Cependant, il déplore les obstacles réglementaires à Barcelone. « Contrairement à des villes comme Berlin ou Rotterdam, où il est possible de vendre les produits cultivés en ville, les règlements de Barcelone, datant des années 1970, interdisent la vente de produits agricoles urbains », explique-t-il. Il s’indigne aussi du paradoxe : « Des produits chimiques toxiques peuvent être fabriqués et vendus en ville, mais pas des tomates cultivées sur un toit. »

Pour le chercheur, l’agriculture urbaine présente pourtant de nombreux avantages. Il explique qu’elle améliore le bien-être des habitants, réduit l’effet d’îlot de chaleur grâce aux toits végétalisés, limite les transports alimentaires, et diminue les déchets d’emballage et les pertes liées au stockage. « Les cultures locales favorisent aussi une alimentation plus respectueuse des saisons et de l’environnement », précise-t-il.

En regardant vers l’avenir, il espère que Barcelone adoptera une approche plus favorable. « À Rotterdam, par exemple, toute nouvelle construction ou rénovation doit inclure une initiative pour l’eau, l’énergie ou la nourriture sur le toit. À Barcelone, cela reste optionnel et dépend des autorisations », regrette-t-il. Il suggère également que la ville pourrait envisager des subventions similaires à celles accordées pour les panneaux solaires.

« Nous sommes optimistes et pensons qu’avec le soutien de l’administration et des citoyens, ces projets se développeront davantage dans les années à venir », conclut-il.

- - -

* [TRAVAIL ATTENDU]:
Renvoyez mot pour mot le passage du texte sur l'agriculture urbaine à Barcelone, en commençant à « En regardant vers » et en terminant à « les panneaux solaires. ».

* [DONNÉES SOURCES]:
- - -

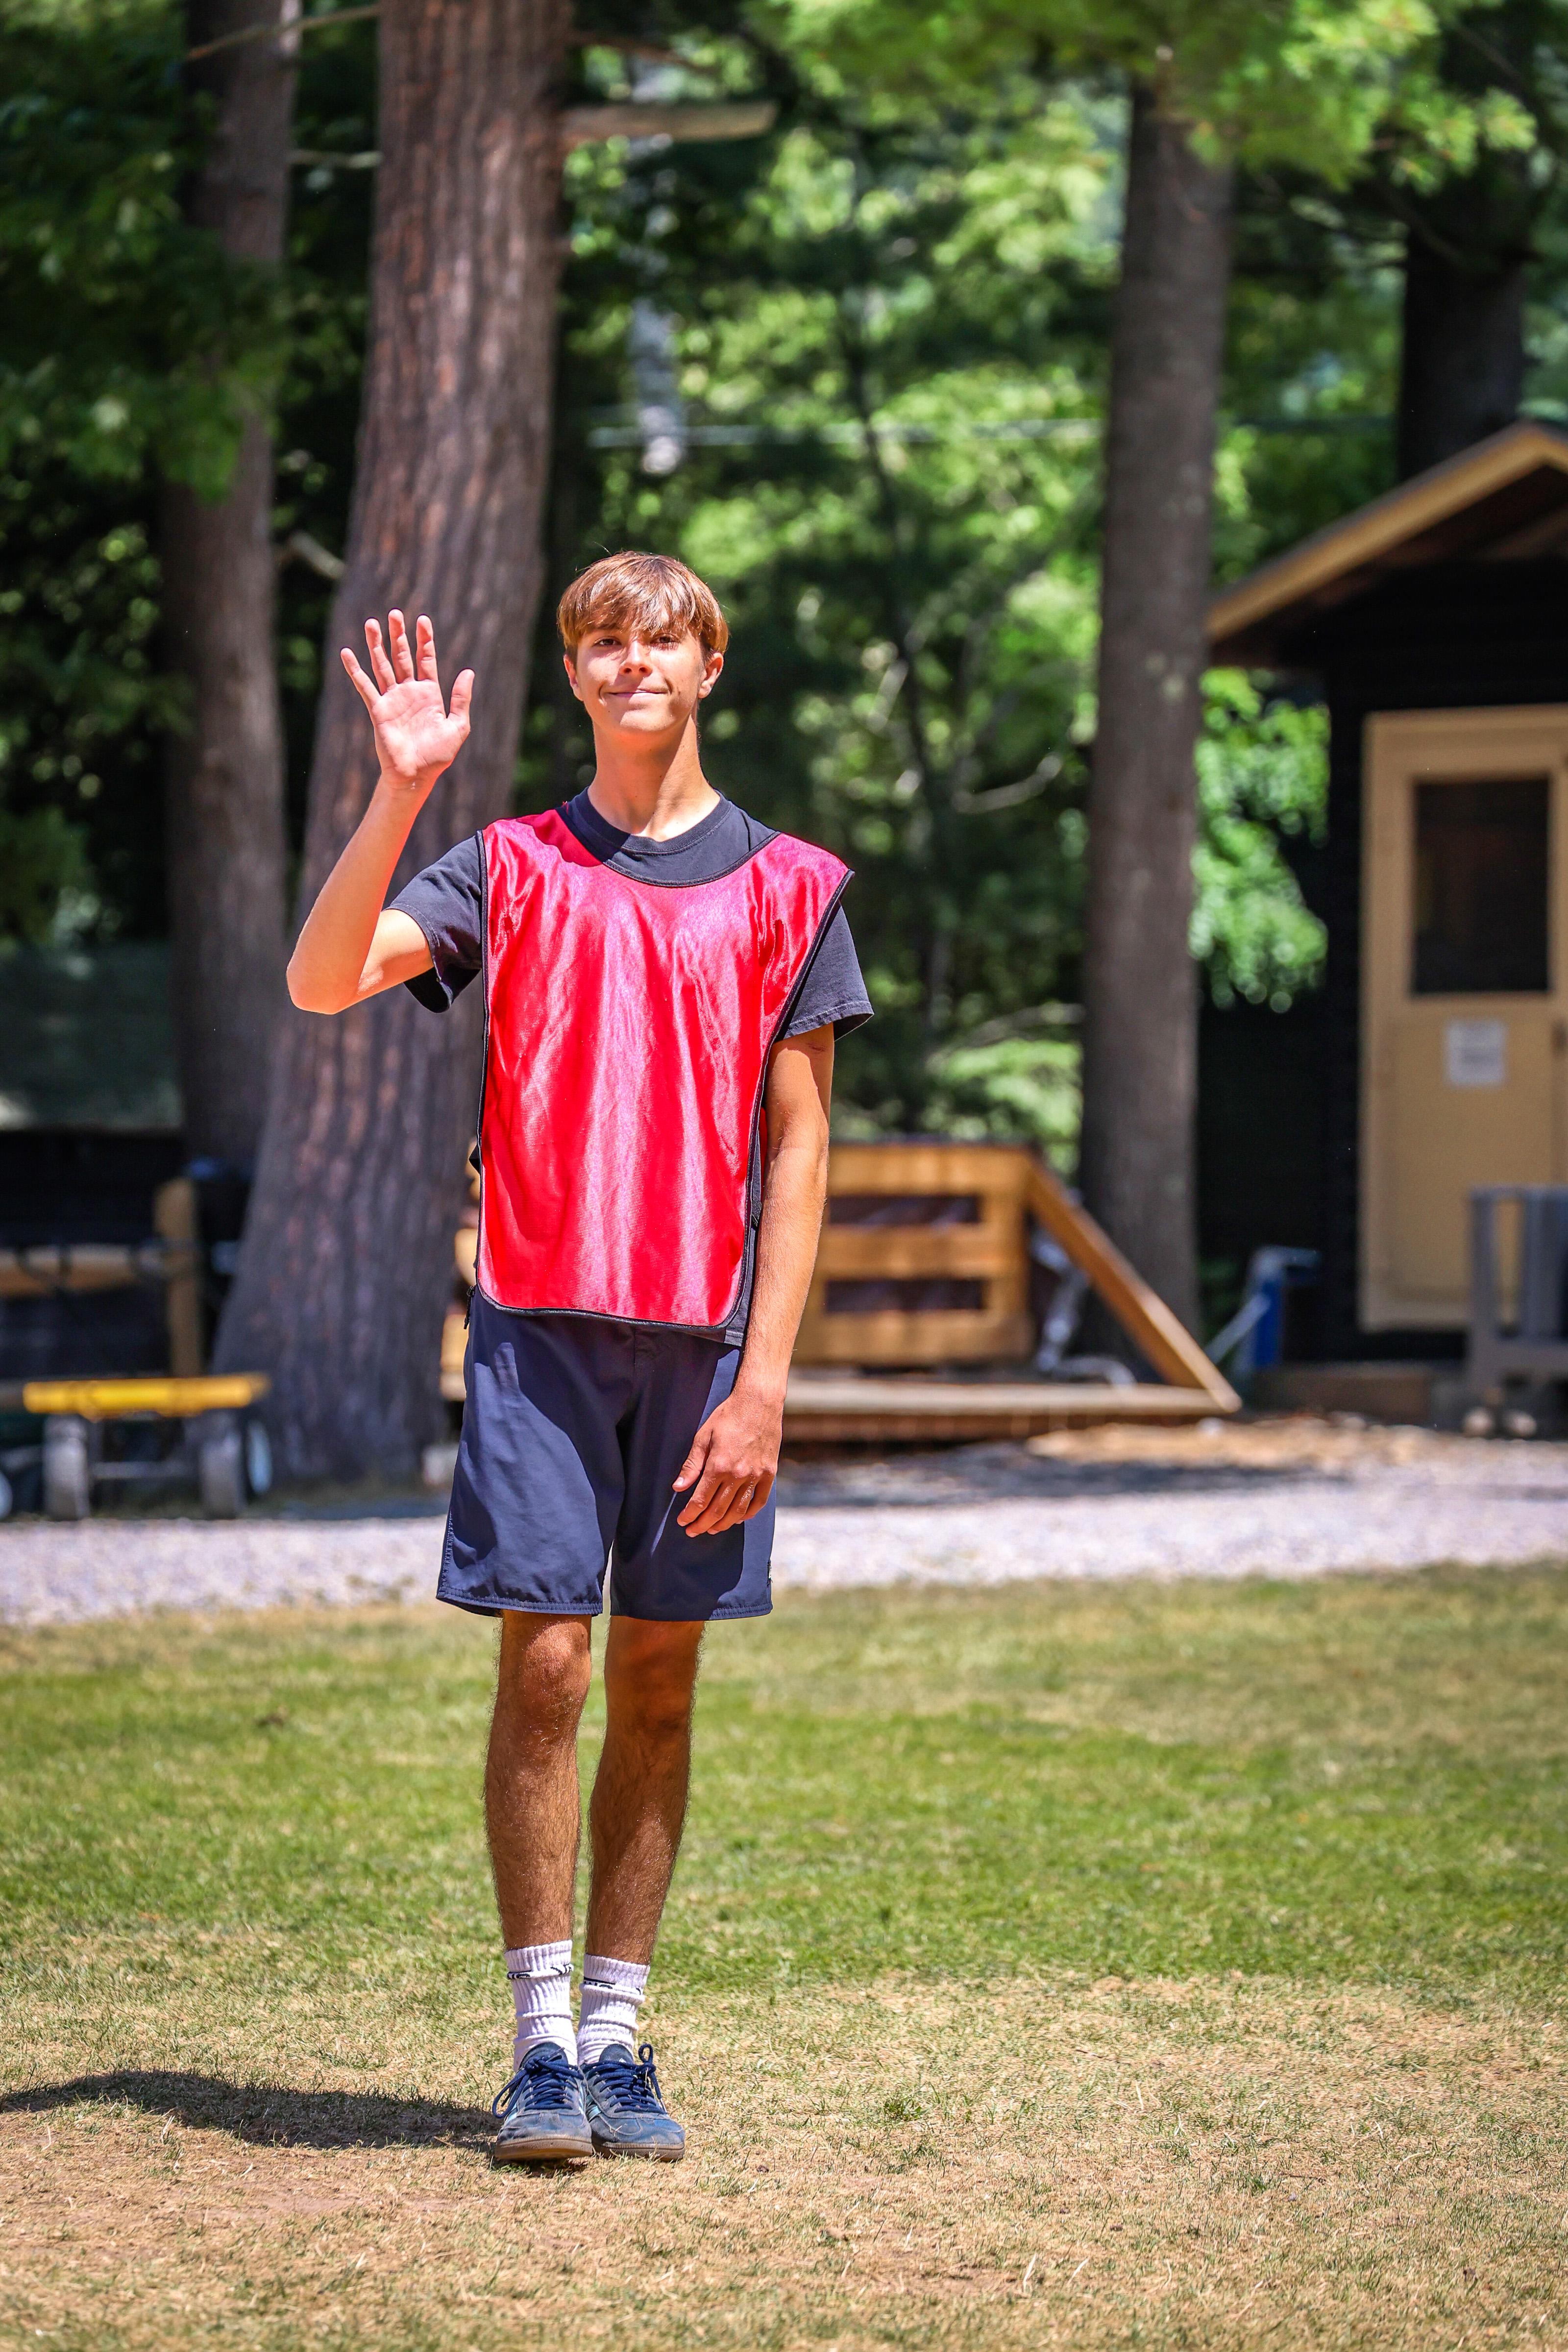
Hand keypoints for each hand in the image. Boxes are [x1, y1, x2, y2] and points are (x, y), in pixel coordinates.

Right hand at [341, 610, 473, 794]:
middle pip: (402, 656)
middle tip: (395, 613)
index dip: (425, 640)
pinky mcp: (378, 710)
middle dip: (399, 635)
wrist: (416, 775)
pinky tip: (347, 653)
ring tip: (372, 622)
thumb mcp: (458, 726)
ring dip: (377, 644)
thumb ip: (461, 699)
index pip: (425, 659)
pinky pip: (365, 686)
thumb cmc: (438, 756)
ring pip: (383, 665)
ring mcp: (392, 699)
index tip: (423, 619)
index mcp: (429, 694)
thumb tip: (468, 671)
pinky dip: (355, 670)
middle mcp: (409, 692)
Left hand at [672, 1384, 781, 1536]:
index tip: (682, 1521)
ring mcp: (756, 1475)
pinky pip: (759, 1501)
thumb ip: (691, 1465)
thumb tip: (678, 1487)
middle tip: (692, 1531)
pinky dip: (748, 1514)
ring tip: (712, 1529)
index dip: (690, 1514)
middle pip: (718, 1510)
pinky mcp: (769, 1473)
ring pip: (738, 1510)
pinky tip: (738, 1518)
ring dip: (723, 1524)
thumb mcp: (703, 1437)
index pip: (701, 1500)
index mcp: (719, 1465)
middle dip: (702, 1524)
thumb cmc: (728, 1416)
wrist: (759, 1402)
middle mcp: (738, 1475)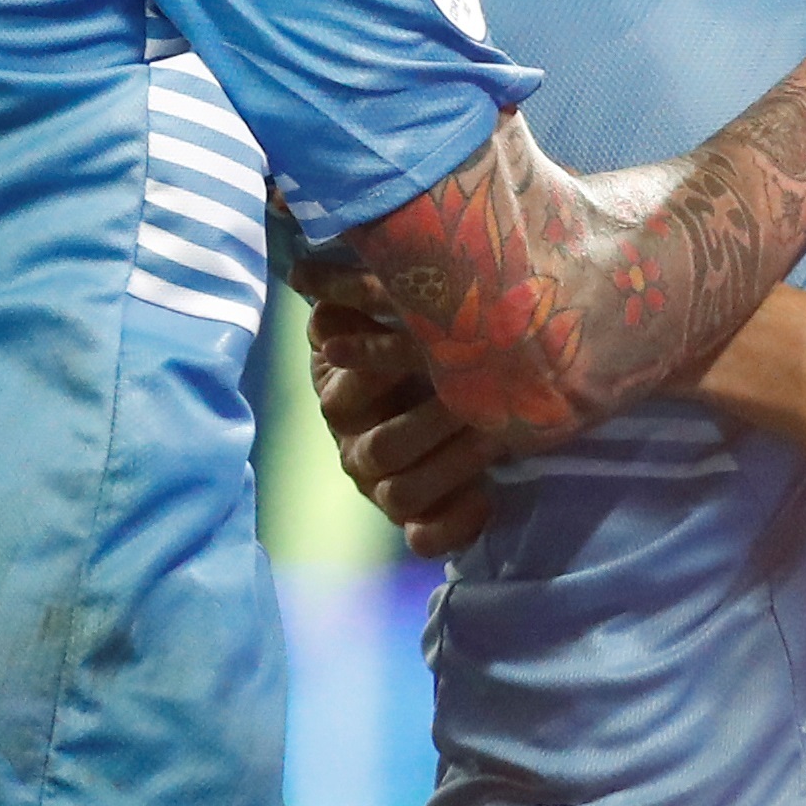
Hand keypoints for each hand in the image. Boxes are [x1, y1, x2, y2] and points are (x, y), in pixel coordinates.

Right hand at [300, 262, 495, 557]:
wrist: (443, 391)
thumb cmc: (417, 340)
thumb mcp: (387, 312)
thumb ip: (360, 291)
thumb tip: (308, 268)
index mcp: (340, 394)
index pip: (347, 389)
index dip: (385, 369)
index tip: (431, 346)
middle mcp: (353, 445)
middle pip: (382, 449)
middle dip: (434, 421)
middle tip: (483, 393)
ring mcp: (381, 487)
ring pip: (404, 493)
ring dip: (454, 465)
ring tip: (497, 436)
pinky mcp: (413, 519)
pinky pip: (424, 538)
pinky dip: (455, 522)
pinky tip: (486, 497)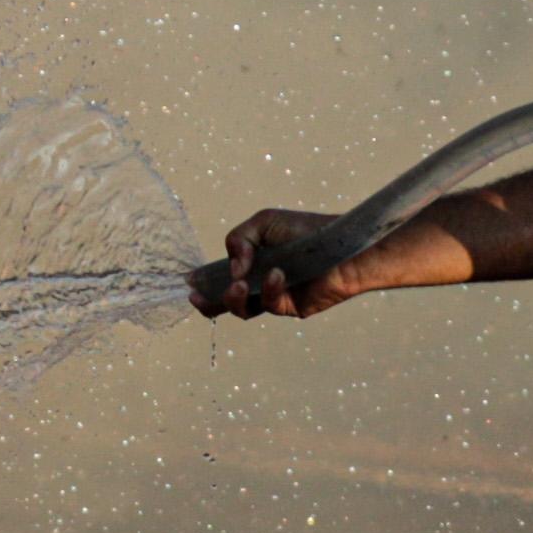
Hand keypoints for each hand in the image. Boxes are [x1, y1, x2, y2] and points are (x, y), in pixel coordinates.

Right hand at [194, 208, 350, 318]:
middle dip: (208, 302)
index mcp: (251, 263)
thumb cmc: (307, 229)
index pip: (221, 277)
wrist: (343, 245)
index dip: (204, 282)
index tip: (190, 283)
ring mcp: (273, 298)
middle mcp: (259, 283)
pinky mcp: (289, 308)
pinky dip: (268, 289)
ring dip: (232, 298)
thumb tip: (233, 269)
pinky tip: (277, 274)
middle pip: (225, 301)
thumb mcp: (264, 223)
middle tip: (197, 297)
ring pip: (242, 310)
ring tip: (237, 283)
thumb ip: (239, 239)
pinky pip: (268, 305)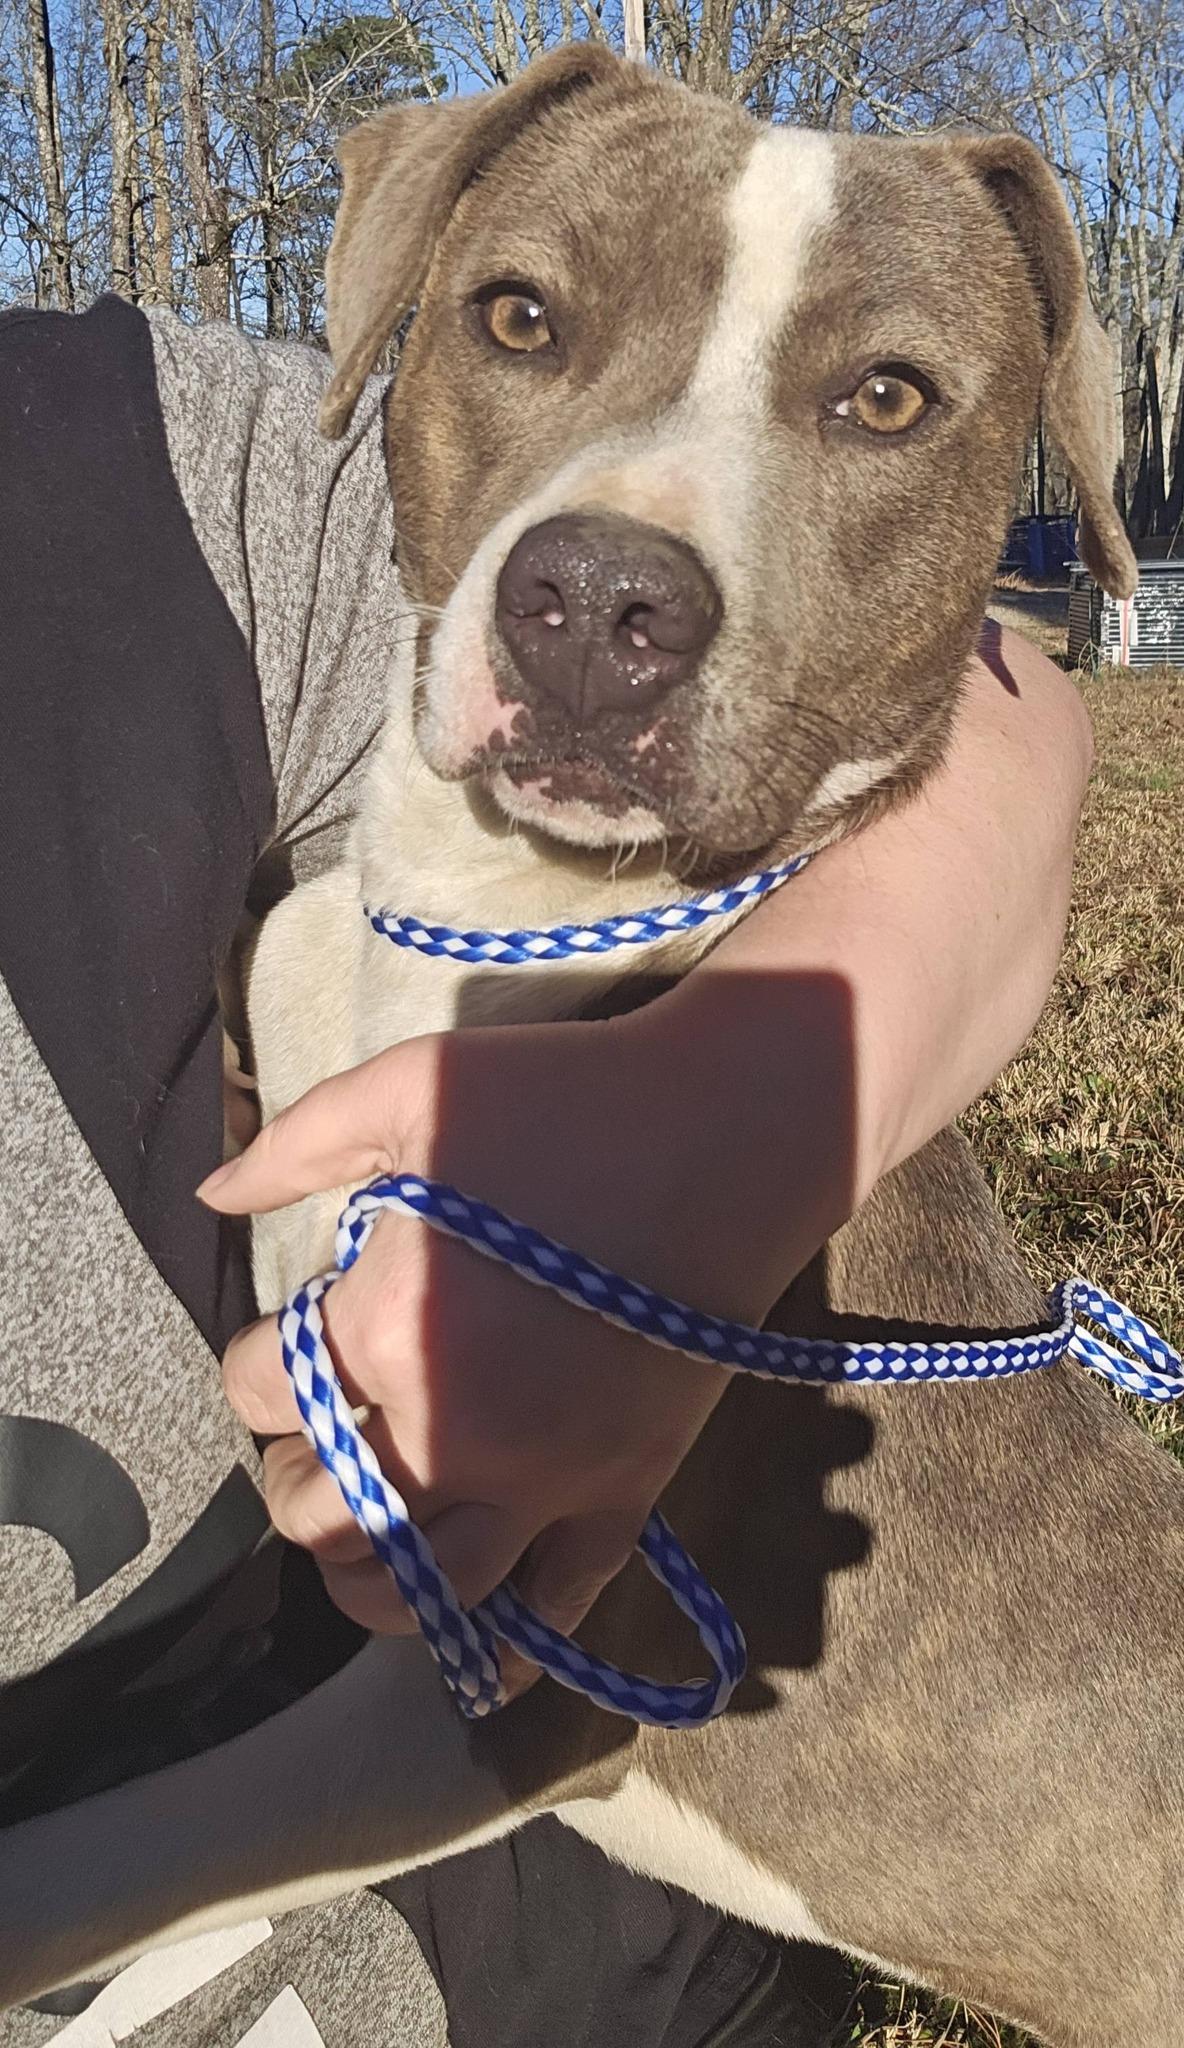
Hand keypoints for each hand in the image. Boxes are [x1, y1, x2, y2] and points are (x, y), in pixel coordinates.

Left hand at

- - -

* [EXERCICE CORRIGÉ]:
En regardant vers l’avenir, il espère que Barcelone adoptera une approche plus favorable. « À Rotterdam, par exemple, toute nouvelle construction ou rénovation doit inclure une initiative pour l’eau, l’énergie ou la nourriture sur le toit. À Barcelone, cela reste optionnel et dépend des autorisations », regrette-t-il. Il suggère également que la ville pourrait envisager des subventions similaires à celles accordées pour les panneaux solaires.